According to the Treasury, the move will mean that around 31 million people will be better off by an average of £170 a year.
Kwarteng reiterated the importance of the energy price guarantee, which will freeze the unit costs we pay for gas and electricity for the next two years.
It means that the typical household will pay around £2,500, though it’s important to bear in mind that the size of your eventual bill will depend entirely on how much you actually use.
It follows the announcement this week of separate support for businesses, alongside the energy price guarantee which is in place only for households.
Building new homes
It was something of a throwaway line in the speech, but the Chancellor said that the Government will increase its disposal of publicly-owned land.

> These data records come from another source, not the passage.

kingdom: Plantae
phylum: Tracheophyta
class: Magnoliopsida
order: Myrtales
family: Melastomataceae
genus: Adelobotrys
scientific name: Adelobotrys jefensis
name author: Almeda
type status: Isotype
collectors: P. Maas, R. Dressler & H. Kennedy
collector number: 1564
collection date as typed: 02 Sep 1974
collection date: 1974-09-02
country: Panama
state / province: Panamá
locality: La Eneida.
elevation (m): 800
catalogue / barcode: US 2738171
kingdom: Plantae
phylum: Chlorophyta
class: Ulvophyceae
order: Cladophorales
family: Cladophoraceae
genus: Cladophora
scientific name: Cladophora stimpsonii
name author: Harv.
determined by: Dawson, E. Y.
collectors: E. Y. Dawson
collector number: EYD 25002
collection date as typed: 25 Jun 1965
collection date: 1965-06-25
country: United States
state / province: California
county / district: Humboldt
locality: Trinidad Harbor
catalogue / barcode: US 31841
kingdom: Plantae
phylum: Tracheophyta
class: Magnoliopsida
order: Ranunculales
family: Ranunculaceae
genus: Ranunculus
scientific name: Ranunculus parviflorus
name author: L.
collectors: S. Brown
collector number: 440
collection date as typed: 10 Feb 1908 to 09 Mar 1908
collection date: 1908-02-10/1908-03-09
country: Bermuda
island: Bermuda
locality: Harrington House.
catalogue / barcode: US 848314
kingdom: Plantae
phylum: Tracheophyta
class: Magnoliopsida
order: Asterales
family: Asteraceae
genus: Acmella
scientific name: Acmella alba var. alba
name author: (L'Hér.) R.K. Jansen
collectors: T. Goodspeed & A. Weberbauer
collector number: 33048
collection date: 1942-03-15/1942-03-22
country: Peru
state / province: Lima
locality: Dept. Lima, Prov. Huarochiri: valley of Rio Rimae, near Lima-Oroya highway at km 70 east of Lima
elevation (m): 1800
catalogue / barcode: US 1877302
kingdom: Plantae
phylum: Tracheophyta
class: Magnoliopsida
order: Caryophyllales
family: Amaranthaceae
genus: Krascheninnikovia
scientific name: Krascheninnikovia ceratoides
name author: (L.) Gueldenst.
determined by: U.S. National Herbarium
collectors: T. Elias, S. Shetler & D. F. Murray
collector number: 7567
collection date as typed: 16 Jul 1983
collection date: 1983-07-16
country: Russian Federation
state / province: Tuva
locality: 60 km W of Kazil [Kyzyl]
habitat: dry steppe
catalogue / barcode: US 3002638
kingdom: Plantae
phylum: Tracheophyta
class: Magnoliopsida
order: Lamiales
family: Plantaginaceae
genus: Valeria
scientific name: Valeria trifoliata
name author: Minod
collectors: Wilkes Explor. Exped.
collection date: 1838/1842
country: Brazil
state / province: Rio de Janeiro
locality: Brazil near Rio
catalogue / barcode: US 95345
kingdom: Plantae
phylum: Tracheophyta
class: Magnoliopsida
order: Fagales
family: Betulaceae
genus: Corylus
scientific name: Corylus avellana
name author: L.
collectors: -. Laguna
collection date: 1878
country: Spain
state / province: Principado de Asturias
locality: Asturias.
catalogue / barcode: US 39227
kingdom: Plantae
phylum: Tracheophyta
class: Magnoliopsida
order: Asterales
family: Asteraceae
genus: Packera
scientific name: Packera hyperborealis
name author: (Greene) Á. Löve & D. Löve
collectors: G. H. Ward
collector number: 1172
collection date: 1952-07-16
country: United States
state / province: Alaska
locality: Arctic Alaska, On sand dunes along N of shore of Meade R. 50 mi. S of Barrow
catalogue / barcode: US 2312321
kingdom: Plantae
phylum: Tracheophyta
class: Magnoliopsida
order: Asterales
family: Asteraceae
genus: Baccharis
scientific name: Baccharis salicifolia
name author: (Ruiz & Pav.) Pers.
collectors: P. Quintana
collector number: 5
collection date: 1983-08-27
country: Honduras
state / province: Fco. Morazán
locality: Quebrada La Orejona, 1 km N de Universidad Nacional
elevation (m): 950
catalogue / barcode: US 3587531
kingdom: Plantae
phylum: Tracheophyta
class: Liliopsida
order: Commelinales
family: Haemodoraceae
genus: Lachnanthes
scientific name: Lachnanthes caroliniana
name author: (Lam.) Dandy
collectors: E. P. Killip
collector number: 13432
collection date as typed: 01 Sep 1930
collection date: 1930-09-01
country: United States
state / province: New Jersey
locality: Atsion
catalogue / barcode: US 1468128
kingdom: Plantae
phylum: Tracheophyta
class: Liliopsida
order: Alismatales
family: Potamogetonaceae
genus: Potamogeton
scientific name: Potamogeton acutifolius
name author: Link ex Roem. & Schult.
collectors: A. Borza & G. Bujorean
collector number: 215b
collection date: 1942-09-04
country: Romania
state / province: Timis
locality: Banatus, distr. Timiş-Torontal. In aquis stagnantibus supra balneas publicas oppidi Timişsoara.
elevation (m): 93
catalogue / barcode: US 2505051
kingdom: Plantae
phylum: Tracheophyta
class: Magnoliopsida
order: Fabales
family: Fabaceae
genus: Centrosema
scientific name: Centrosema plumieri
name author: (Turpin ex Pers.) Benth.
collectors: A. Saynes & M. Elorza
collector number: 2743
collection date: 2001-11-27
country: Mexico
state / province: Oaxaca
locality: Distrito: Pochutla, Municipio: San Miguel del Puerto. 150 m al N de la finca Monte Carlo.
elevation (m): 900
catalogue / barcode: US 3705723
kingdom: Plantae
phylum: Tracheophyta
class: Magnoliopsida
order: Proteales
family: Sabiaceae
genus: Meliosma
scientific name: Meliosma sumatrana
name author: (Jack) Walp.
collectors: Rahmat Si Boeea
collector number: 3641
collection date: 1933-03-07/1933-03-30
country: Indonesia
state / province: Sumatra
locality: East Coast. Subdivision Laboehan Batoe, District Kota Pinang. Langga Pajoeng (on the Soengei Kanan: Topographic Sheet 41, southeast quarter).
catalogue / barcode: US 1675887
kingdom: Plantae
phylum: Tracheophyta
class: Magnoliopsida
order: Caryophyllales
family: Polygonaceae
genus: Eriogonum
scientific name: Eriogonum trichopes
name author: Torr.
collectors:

The idea is that it can then be turned into new housing in order to meet ever-increasing demand.
Previous administrations have pledged to dramatically ramp up the number of new homes produced each year, with the current target of 300,000 new homes a year. However, it has not yet managed to match its own targets.
Bankers' bonus cap
Another heavily trailed move was the removal of the cap on bankers’ bonuses. Kwarteng argued that the cap had not succeeded in limiting remuneration for bankers and only pushed banks into setting up in other financial centres.
The Chancellor confirmed that the Government wants to proceed with the ‘investment zone’ idea, stating it is in discussions with 38 potential sites for these zones.
Businesses that set up in these areas will face very little taxes, for example no Stamp Duty on the land they purchase for their premises, nor any National Insurance on the first £50,000 earned by any new employee hired to work in the zone.
Tax on booze
There was some good news for drinkers from the ‘Budget that’s not a Budget’, also.
A host of tax increases on various alcohol products, like beer, wine and spirits, had been due to kick in from February next year.
That increase has been ditched entirely, while the Chancellor has pledged to consult on reforms to the way that alcohol duties are calculated in future.